The war between Hamas and Israel is playing out on social media through graphic images and videos shared on X, formerly known as Twitter, Instagram and TikTok.
But, like any conflict we’ve watched from our phone screens in the last decade, misinformation is rampant — including videos claiming to show Israeli children being held in cages and a fake BBC reporter fanning the flames of war. Fortunately, as with any breaking news event, like the ongoing war in Ukraine, some journalistic thinking and media literacy techniques can help you avoid sharing misinformation.
As director of the Poynter Institute’s digital media literacy initiative MediaWise, I recommend first asking three questions developed by the Stanford History Education Group in its study of how fact-checkers navigate the internet:
- Who’s behind the information?
- What’s the evidence?
- What do other sources say?
To answer the first question, leave the page you’re on, open a few tabs, and use keywords to find out more about a user or news outlet from a post. This is called lateral reading.

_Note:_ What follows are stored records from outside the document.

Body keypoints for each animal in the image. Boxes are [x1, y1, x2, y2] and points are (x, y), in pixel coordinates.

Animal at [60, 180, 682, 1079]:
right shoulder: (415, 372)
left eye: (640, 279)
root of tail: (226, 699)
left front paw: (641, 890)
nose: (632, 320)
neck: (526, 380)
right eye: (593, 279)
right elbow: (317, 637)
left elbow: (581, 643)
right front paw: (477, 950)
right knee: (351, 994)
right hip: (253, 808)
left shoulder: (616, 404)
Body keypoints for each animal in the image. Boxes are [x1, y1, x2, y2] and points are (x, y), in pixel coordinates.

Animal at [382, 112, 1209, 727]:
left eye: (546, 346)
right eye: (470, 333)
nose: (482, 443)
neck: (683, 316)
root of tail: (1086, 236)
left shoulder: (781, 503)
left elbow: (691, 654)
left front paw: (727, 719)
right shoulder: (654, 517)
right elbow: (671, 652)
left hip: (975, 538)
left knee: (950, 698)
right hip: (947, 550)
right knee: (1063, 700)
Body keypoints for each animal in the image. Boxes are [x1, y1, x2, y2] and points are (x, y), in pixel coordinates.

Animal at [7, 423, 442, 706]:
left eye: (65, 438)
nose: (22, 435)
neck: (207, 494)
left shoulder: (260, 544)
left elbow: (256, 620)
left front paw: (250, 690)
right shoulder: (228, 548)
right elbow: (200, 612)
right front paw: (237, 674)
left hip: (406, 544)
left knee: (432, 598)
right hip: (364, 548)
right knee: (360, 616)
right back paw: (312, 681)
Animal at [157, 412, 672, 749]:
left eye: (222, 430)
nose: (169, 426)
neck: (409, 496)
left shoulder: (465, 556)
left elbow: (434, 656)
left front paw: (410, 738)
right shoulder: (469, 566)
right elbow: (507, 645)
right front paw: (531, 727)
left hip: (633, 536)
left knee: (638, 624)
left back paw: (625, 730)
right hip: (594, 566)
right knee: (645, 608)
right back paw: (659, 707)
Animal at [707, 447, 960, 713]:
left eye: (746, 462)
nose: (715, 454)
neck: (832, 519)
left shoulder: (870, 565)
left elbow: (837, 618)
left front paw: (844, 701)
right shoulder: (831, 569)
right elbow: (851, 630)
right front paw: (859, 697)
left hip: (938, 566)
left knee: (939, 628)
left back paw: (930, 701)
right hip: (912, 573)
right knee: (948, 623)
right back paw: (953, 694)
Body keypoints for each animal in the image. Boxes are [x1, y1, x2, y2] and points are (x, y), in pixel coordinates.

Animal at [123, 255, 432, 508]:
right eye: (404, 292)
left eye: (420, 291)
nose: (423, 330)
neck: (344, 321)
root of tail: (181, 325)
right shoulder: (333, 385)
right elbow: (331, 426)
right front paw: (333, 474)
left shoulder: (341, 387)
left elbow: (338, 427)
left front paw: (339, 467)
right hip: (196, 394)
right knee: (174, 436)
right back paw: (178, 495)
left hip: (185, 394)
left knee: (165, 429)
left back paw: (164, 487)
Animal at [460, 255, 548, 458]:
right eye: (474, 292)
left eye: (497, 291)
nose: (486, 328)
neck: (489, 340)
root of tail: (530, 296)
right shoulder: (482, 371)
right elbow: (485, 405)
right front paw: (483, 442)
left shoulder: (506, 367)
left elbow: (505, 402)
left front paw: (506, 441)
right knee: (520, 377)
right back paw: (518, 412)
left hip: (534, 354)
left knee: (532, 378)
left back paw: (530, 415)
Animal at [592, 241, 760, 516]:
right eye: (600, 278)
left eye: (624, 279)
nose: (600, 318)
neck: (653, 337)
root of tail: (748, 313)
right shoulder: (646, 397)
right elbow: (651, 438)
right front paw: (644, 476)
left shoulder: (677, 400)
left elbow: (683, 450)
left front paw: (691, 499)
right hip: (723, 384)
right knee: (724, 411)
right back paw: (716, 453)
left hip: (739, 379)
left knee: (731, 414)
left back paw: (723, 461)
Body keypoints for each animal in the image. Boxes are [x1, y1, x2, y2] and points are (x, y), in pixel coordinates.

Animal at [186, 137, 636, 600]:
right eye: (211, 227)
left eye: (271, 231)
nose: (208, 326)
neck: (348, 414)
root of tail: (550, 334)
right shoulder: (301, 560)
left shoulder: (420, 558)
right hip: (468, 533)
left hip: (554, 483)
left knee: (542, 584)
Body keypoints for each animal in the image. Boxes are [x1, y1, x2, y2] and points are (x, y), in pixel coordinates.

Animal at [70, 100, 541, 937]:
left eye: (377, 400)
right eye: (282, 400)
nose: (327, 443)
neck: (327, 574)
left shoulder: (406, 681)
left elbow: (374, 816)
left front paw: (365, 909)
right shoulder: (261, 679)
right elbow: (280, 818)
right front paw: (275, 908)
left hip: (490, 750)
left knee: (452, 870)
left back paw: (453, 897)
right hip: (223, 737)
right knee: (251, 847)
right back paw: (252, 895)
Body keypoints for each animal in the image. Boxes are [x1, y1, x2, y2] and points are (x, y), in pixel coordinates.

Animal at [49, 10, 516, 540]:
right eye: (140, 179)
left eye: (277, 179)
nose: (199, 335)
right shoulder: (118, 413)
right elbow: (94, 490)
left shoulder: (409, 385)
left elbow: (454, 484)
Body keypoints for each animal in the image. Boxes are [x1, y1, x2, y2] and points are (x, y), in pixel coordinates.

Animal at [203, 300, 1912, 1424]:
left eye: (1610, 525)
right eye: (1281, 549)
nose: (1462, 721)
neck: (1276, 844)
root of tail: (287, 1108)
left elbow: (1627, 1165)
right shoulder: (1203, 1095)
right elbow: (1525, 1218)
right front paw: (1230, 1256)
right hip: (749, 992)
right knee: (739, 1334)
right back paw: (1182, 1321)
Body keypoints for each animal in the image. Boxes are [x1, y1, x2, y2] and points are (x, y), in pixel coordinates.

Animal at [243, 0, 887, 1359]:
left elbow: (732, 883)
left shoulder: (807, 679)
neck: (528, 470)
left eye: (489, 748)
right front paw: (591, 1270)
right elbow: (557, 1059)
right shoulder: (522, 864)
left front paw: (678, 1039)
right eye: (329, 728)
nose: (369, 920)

There are a lot of self-proclaimed experts in Middle Eastern geopolitics on social media right now. To sift through the noise, search for their name, the organization with which they’re affiliated, the university on their LinkedIn page and their username and scan results to gauge their expertise. Don’t click the first result you see — look for a link from a familiar source or fact-checking outlet — this technique is called click restraint.
Most of the falsehoods stemming from the conflict are in the form of old videos or photos, or visuals with misleading captions. Your best tool against these fakes: reverse image search.
Download the photo, or grab a screenshot of a notable section of the video you’re checking out, and drop it into Google Lens or TinEye to find the original source. Consider this false post claiming to show a high-ranking Israeli general detained by Hamas. With a screenshot, I tracked down a Russian news site that posted the same video — about an arrest in Azerbaijan from a week ago.
While I remain concerned about generative artificial intelligence supercharging the creation of disinformation, I’ve yet to see any significant AI images or videos. Still, it’s worth remaining on guard, and checking images for watermarks, warped features, too many fingers or other inconsistencies.
Of course, the best advice for avoiding misinformation is to simply avoid social media. If you, like me, are addicted to X, then the second-best advice is to follow a curated list of experts about what’s happening. David Clinch, a veteran journalist and media expert, created a useful list here, which includes journalists from Al-Jazeera English to Haaretz.
The war between Israel and Hamas has accelerated the spread of misinformation and broadened its reach due to graphic and emotional visuals, a deeply political conflict whose repercussions are felt around the world and a wealth of unreliable sources. It’s important to remember that you don’t have to share anything about the conflict on social media.